TASK BRIEF >> Print the data below exactly, but only the lines from the one containing "left front paw: (447, 305)" down to the one containing "right back paw: (408, 287)", inclusive.

──────── DATA RECORDS

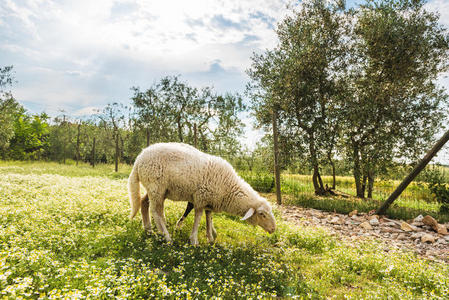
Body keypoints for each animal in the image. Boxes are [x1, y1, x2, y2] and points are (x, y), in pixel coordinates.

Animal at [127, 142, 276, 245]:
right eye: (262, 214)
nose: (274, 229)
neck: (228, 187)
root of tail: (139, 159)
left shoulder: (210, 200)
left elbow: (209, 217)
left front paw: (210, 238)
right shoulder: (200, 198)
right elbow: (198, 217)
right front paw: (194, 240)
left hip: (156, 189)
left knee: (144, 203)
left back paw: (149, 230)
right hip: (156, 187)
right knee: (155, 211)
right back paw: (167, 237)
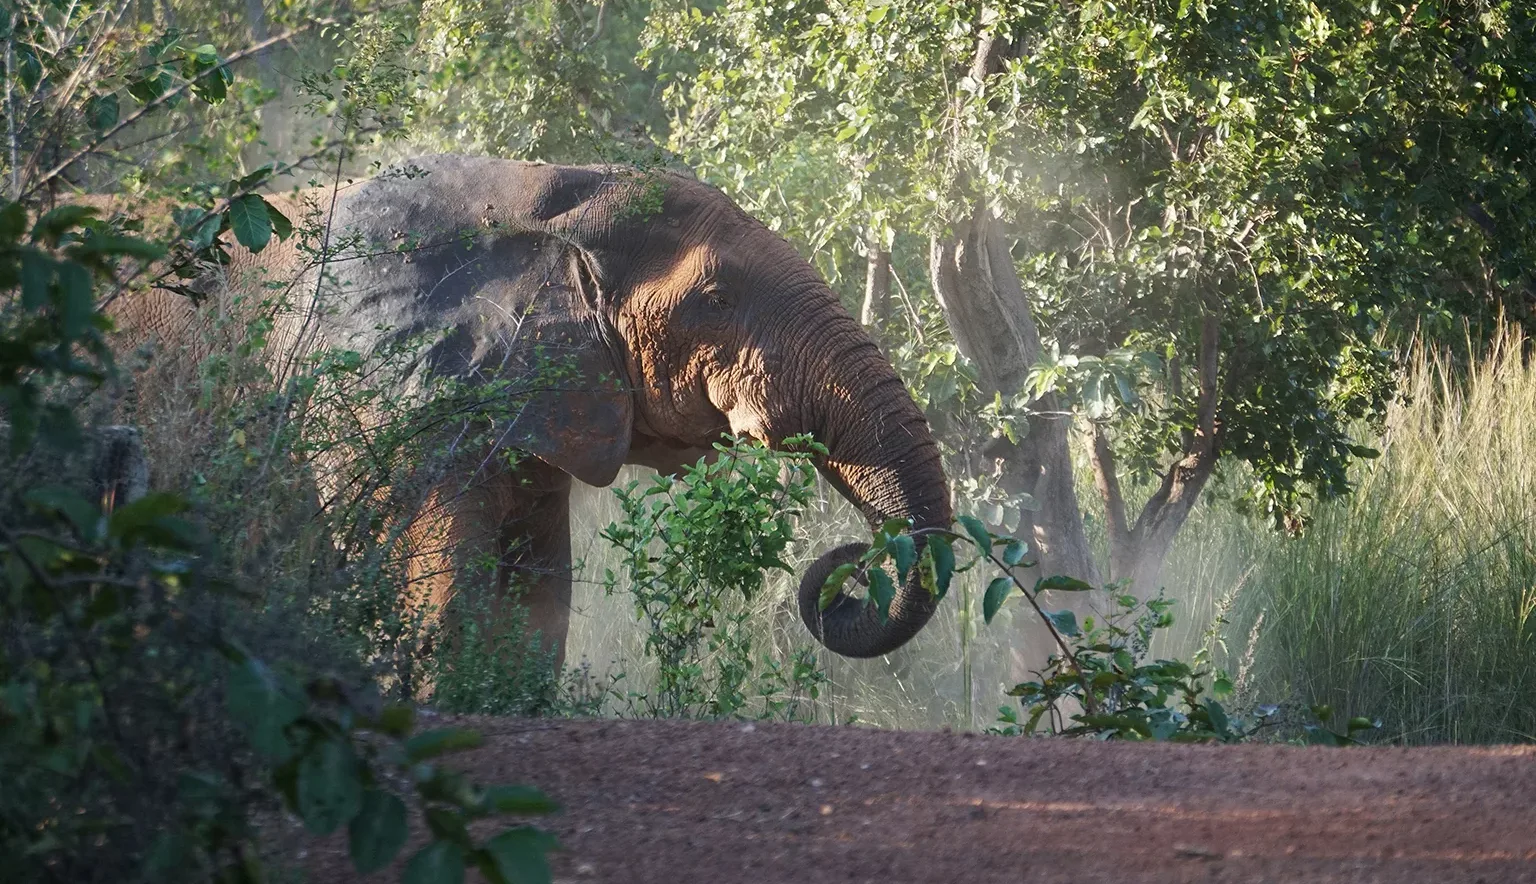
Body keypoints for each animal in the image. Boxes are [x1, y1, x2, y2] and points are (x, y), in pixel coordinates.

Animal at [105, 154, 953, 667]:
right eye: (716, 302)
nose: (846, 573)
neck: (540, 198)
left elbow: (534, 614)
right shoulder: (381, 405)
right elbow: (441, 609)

────────────────
──────── DATA RECORDS

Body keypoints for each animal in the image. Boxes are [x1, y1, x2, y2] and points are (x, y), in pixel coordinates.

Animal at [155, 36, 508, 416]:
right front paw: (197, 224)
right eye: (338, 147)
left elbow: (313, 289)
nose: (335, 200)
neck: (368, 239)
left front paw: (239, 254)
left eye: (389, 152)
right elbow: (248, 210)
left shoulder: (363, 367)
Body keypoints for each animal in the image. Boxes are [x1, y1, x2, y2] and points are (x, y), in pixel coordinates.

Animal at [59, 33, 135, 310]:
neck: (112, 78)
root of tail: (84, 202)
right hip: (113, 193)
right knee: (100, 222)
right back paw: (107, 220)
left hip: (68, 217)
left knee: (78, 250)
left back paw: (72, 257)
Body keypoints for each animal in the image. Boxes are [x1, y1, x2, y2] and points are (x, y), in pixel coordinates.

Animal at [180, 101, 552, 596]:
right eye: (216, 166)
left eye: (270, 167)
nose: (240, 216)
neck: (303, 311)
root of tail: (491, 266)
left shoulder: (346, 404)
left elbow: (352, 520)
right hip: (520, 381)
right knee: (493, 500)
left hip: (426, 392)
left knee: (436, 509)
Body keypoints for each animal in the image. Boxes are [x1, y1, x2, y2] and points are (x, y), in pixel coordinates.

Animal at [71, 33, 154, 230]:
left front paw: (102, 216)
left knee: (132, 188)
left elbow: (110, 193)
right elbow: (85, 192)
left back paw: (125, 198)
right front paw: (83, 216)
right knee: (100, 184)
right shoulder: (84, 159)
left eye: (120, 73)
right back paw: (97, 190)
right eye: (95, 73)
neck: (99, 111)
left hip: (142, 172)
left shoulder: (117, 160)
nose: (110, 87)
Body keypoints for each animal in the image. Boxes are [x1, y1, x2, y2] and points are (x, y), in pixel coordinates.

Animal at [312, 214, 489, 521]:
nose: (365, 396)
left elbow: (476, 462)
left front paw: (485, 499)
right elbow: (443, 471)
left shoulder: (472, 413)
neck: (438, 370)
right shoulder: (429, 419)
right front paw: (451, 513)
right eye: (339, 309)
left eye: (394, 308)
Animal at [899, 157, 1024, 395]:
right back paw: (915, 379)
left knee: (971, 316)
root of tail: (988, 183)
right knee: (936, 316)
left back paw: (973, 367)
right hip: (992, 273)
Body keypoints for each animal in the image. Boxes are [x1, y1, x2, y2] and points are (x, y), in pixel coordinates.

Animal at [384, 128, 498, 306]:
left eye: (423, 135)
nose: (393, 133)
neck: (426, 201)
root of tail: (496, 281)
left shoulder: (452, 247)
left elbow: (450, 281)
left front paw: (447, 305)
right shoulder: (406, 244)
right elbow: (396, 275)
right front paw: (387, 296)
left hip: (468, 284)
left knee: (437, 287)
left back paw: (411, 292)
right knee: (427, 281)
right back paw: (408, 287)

────────────────

WRITTEN RESPONSE >>
left front paw: (447, 305)
right shoulder: (406, 244)
right elbow: (396, 275)
right front paw: (387, 296)
left hip: (468, 284)
left knee: (437, 287)
left back paw: (411, 292)
right knee: (427, 281)
right back paw: (408, 287)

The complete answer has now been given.